▶ TASK DESCRIPTION
Extract the lines up to and including the one that contains "X116281149Y-89857607D01*", starting with the first line of the entries below, and omit the pictures.

▶ TASK INPUTS

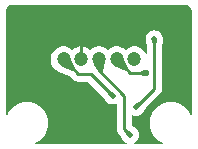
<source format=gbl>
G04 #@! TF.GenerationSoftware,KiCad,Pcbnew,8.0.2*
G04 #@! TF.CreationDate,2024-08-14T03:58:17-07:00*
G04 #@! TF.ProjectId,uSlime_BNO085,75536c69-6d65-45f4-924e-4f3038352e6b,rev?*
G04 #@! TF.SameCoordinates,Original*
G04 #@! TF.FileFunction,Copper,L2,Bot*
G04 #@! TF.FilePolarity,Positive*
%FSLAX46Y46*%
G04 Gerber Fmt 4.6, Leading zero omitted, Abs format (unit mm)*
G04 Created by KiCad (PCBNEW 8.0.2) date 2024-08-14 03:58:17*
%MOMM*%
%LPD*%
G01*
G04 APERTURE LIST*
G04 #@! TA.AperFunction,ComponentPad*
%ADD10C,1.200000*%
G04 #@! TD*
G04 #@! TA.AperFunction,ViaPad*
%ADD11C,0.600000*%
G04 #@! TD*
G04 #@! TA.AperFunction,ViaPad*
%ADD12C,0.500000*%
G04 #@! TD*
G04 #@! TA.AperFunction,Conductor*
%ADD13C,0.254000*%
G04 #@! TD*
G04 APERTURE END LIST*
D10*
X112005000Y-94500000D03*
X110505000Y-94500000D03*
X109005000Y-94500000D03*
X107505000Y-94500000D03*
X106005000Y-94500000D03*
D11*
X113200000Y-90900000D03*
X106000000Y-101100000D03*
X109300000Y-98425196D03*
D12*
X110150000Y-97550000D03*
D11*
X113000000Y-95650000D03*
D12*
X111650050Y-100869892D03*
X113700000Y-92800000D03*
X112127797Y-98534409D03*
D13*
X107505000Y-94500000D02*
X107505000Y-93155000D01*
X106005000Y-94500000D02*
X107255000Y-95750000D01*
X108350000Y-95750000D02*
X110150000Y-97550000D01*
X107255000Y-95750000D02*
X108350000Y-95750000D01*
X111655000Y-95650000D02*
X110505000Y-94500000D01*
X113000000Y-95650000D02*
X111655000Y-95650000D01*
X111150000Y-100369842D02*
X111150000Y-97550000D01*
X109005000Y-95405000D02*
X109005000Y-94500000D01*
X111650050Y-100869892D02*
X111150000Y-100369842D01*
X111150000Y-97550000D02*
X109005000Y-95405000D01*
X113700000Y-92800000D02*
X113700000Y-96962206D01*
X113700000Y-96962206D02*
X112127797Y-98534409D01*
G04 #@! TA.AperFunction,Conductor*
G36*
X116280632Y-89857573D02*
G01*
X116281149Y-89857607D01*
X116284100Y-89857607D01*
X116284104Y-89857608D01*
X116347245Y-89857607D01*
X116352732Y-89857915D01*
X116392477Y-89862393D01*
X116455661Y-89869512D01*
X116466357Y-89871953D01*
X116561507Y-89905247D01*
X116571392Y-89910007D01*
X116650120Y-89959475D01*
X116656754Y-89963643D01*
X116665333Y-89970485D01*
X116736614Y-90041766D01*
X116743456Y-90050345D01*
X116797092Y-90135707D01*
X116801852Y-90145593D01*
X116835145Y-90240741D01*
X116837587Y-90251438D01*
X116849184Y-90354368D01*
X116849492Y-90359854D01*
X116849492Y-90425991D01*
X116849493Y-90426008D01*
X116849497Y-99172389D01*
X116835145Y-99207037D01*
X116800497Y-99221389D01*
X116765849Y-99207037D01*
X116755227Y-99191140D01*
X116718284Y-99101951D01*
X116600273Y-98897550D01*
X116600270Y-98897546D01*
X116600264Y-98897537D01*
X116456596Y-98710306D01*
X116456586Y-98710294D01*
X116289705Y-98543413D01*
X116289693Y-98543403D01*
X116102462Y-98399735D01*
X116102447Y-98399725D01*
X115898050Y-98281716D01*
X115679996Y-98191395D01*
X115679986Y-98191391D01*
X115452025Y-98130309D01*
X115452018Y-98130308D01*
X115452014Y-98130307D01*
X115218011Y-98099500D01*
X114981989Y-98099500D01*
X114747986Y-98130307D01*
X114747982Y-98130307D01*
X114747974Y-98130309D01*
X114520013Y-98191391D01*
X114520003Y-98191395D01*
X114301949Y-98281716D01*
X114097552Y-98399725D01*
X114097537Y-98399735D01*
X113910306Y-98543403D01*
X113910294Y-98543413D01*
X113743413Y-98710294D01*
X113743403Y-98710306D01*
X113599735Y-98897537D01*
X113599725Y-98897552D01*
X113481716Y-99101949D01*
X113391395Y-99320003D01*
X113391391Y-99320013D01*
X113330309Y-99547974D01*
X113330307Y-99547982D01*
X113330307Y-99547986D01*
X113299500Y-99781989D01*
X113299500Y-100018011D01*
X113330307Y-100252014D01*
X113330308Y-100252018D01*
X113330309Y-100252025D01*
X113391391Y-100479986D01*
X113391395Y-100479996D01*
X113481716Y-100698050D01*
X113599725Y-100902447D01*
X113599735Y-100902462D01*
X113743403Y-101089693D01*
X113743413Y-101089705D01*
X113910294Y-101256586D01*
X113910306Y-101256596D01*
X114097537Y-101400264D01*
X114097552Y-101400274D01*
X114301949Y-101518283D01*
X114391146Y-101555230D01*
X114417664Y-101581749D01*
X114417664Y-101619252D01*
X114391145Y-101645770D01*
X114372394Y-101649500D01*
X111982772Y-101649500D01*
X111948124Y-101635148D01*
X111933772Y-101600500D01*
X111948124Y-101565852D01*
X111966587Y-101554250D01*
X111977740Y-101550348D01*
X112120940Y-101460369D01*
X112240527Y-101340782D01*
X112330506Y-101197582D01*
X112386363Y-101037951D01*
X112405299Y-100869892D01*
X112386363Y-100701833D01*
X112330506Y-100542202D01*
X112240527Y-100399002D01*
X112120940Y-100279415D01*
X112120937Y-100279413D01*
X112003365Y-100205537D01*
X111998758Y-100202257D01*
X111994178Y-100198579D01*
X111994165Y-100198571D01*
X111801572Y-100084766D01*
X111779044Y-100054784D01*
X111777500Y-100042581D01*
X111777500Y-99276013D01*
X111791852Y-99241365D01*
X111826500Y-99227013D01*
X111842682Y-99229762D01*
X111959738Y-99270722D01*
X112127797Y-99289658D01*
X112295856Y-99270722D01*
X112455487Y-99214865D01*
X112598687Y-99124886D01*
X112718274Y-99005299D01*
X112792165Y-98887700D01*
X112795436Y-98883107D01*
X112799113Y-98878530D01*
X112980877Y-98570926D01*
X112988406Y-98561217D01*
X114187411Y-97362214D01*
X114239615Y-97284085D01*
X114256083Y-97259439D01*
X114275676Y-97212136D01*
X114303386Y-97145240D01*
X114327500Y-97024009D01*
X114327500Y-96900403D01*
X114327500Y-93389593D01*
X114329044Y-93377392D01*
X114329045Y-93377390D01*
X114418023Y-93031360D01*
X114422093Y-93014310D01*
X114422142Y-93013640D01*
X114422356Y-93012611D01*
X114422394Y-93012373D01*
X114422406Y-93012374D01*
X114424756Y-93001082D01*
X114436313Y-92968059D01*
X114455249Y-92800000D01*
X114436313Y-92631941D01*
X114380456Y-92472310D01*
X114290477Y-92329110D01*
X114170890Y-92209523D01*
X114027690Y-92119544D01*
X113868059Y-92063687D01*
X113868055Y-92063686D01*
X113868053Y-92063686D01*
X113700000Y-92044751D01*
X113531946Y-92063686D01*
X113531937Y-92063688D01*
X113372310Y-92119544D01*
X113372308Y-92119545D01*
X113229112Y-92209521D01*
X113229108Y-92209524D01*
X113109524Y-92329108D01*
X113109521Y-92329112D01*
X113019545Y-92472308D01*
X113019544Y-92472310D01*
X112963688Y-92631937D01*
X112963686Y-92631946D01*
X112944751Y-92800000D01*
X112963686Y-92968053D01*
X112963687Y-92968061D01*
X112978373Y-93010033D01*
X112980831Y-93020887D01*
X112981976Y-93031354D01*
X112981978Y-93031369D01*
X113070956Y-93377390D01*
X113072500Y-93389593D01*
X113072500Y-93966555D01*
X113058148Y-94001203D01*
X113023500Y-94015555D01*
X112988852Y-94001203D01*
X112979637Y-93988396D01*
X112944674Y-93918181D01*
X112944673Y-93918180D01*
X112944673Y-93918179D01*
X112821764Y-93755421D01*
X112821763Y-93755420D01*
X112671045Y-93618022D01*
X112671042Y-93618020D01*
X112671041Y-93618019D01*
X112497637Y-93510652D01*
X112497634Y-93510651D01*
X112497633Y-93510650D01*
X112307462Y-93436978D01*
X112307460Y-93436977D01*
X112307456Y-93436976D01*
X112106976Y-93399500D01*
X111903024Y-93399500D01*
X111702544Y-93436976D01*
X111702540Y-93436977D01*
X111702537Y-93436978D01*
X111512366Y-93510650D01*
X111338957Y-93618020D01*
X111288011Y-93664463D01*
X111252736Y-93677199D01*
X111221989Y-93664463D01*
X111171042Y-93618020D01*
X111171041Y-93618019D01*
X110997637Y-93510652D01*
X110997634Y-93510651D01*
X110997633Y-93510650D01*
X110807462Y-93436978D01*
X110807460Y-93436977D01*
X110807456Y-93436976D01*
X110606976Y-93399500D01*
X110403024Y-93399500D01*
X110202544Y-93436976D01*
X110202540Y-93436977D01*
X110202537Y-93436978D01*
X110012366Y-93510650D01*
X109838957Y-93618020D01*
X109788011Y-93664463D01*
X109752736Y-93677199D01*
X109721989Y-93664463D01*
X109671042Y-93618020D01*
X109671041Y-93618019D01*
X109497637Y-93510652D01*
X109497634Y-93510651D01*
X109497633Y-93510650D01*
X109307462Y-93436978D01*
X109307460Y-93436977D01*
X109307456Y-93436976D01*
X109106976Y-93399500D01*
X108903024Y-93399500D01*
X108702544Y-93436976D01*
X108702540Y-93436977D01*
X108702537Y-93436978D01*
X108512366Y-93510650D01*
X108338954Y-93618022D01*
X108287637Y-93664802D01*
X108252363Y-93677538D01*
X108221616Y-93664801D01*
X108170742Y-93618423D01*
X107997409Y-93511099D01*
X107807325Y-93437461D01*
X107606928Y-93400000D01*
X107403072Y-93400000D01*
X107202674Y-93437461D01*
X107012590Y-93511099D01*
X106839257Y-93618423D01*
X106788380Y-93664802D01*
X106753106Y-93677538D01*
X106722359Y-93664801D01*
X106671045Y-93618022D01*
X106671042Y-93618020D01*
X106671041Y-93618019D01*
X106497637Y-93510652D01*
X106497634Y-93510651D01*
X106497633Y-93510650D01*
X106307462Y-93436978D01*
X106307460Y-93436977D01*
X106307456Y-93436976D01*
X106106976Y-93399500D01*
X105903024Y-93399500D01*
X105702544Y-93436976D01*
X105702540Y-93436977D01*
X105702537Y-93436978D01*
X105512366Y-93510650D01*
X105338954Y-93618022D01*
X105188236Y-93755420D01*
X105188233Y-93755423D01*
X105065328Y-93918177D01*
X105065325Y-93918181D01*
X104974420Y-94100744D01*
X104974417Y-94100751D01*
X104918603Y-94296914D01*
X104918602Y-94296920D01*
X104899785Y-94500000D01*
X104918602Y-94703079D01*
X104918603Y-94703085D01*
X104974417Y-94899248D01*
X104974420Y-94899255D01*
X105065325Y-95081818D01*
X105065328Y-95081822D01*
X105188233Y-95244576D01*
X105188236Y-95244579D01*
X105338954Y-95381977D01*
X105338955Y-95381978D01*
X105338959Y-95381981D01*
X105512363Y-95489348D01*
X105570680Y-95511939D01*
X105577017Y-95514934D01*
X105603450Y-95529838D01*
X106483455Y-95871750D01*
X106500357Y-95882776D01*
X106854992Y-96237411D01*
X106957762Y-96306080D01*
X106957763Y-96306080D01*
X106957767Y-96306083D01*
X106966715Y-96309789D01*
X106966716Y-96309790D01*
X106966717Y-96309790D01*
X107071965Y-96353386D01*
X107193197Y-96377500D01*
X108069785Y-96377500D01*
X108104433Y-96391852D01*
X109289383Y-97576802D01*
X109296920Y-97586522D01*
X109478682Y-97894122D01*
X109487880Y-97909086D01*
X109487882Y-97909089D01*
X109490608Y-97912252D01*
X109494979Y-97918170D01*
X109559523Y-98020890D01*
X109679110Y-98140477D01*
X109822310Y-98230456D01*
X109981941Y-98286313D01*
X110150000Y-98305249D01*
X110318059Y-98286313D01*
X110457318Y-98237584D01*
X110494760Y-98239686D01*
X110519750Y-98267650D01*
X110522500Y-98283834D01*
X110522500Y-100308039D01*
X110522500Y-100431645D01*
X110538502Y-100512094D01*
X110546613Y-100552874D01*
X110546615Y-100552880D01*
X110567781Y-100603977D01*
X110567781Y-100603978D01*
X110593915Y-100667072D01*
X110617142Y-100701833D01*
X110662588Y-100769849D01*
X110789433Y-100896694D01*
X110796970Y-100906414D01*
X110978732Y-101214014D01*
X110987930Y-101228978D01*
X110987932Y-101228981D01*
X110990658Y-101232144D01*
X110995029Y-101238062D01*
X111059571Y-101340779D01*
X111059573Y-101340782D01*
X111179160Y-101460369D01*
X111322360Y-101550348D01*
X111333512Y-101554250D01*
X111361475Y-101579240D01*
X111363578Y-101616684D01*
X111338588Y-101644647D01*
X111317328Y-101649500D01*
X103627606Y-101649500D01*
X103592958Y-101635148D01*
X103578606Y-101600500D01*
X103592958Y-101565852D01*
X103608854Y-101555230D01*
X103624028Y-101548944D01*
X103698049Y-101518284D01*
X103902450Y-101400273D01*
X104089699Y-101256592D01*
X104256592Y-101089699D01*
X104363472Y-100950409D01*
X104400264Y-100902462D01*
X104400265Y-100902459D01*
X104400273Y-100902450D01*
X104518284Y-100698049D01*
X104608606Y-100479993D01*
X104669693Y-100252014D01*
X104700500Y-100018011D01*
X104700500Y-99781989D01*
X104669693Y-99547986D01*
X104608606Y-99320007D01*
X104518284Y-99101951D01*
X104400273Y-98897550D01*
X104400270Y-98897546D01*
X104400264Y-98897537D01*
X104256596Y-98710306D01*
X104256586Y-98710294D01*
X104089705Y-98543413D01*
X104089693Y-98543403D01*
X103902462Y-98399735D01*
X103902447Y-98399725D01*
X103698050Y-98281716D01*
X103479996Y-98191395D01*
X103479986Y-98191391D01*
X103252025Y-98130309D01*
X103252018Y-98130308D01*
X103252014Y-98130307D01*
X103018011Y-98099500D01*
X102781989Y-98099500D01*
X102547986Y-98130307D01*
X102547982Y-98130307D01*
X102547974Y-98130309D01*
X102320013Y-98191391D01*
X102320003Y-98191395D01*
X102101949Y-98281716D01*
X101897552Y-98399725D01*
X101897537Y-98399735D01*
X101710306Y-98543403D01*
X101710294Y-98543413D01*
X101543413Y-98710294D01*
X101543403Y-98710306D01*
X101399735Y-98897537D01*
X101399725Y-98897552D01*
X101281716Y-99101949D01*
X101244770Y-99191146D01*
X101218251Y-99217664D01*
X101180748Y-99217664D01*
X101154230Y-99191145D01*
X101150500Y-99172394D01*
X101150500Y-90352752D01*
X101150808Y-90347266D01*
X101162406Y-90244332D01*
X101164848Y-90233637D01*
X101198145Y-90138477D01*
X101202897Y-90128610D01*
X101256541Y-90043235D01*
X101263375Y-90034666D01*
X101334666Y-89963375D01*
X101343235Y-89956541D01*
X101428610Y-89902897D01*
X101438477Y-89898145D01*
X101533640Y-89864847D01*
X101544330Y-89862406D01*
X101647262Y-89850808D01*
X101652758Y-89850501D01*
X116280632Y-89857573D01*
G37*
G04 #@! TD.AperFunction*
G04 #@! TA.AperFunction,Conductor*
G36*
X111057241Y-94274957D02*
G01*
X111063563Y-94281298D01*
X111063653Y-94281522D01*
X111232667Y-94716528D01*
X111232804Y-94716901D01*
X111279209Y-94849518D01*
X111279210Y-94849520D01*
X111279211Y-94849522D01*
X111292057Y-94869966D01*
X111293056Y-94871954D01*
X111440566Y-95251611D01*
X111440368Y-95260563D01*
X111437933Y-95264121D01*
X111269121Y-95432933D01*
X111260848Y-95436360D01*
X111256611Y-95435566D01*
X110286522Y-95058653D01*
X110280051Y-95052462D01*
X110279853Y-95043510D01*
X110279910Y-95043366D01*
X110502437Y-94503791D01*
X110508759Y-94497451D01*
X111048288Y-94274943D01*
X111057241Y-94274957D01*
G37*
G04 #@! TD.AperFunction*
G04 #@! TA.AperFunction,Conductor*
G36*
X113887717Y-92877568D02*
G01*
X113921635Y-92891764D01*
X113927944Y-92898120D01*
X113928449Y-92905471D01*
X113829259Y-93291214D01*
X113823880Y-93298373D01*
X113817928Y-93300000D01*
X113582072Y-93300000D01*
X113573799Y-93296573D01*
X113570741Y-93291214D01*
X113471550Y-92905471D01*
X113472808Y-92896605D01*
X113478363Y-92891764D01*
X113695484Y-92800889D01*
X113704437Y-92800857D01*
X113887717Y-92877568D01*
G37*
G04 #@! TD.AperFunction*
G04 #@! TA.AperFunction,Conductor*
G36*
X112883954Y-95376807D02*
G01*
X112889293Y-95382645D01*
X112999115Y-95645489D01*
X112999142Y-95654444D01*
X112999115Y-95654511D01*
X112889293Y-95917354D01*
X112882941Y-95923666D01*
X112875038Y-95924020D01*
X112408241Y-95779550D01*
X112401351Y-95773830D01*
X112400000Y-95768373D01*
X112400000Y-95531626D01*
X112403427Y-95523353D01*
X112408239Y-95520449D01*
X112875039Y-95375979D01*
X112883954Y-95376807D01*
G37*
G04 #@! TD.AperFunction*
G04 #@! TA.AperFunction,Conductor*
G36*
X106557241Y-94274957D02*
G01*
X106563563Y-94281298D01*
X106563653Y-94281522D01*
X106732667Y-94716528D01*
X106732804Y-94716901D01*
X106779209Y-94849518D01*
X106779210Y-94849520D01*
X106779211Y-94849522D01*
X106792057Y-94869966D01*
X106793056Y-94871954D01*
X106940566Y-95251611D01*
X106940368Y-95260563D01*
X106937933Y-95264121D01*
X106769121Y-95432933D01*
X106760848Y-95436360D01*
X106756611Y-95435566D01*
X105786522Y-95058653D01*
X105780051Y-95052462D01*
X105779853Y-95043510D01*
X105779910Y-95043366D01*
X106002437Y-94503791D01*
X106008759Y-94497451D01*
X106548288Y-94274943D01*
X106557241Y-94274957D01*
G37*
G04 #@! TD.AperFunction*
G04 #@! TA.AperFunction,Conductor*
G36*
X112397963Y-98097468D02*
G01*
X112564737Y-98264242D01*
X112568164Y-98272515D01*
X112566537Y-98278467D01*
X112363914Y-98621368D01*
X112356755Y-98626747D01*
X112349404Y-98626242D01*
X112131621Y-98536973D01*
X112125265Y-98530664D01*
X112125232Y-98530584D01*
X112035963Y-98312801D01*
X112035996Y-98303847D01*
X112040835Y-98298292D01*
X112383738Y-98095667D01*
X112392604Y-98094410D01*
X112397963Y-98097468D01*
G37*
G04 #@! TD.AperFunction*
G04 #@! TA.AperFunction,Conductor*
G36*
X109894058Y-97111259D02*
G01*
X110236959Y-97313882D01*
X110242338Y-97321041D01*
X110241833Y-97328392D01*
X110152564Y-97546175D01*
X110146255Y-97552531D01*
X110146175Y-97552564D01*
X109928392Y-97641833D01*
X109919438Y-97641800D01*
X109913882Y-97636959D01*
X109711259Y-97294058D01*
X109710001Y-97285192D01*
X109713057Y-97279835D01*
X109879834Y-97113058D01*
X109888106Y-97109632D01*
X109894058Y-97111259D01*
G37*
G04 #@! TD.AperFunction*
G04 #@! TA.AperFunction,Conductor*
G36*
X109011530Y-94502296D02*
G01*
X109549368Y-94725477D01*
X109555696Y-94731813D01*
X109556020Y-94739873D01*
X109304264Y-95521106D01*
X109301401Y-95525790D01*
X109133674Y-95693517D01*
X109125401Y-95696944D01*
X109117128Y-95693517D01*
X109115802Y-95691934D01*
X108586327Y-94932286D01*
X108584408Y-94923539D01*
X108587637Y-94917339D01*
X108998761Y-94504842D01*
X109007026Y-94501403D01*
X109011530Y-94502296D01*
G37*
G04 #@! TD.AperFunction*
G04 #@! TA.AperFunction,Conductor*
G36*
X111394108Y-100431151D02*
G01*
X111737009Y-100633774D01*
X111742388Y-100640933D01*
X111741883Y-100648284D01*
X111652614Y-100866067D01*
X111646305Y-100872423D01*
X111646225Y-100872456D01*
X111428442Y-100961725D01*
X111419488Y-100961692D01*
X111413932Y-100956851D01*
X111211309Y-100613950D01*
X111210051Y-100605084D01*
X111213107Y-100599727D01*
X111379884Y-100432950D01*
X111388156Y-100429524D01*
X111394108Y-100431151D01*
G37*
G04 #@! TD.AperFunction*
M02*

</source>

▶ ANSWER TO THIS EXERCISE
<source format=gbl>
G04 #@! TF.GenerationSoftware,KiCad,Pcbnew,8.0.2*
G04 #@! TF.CreationDate,2024-08-14T03:58:17-07:00*
G04 #@! TF.ProjectId,uSlime_BNO085,75536c69-6d65-45f4-924e-4f3038352e6b,rev?*
G04 #@! TF.SameCoordinates,Original*
G04 #@! TF.FileFunction,Copper,L2,Bot*
G04 #@! TF.FilePolarity,Positive*
%FSLAX46Y46*%
G04 Gerber Fmt 4.6, Leading zero omitted, Abs format (unit mm)*
G04 Created by KiCad (PCBNEW 8.0.2) date 2024-08-14 03:58:17*
%MOMM*%
%LPD*%
G01*
G04 APERTURE LIST*
G04 #@! TA.AperFunction,ComponentPad*
%ADD10C,1.200000*%
G04 #@! TD*
G04 #@! TA.AperFunction,ViaPad*
%ADD11C,0.600000*%
G04 #@! TD*
G04 #@! TA.AperFunction,ViaPad*
%ADD12C,0.500000*%
G04 #@! TD*
G04 #@! TA.AperFunction,Conductor*
%ADD13C,0.254000*%
G04 #@! TD*
G04 APERTURE END LIST*
D10*
X112005000Y-94500000D03*
X110505000Y-94500000D03*
X109005000Y-94500000D03*
X107505000Y-94500000D03*
X106005000Y-94500000D03*
D11*
X113200000Y-90900000D03*
X106000000Y-101100000D03*
X109300000Y-98425196D03*
D12*
X110150000Y-97550000D03*
D11*
X113000000Y-95650000D03*
D12*
X111650050Y-100869892D03*
X113700000Y-92800000D03*
X112127797Y-98534409D03*
D13*
X107505000Y-94500000D02*
X107505000Y-93155000D01*
X106005000Y-94500000D02*
X107255000Y-95750000D01*
X108350000Y-95750000D02*
X110150000Y-97550000D01*
X107255000Y-95750000D02*
X108350000Y-95750000D01*
X111655000Y-95650000D02*
X110505000Y-94500000D01*
X113000000Y-95650000D02*
X111655000Y-95650000D01*
X111150000Y-100369842D02*
X111150000Y-97550000D01*
X109005000Y-95405000D02*
X109005000Y-94500000D01*
X111650050Y-100869892D02*
X111150000Y-100369842D01*
X111150000Y-97550000D02*
X109005000Y-95405000D01*
X113700000Y-92800000D02*
X113700000Y-96962206D01*
X113700000Y-96962206D02*
X112127797Y-98534409D01*
G04 #@! TA.AperFunction,Conductor*
G36*
X116280632Y-89857573D02*
G01*
X116281149Y-89857607D01*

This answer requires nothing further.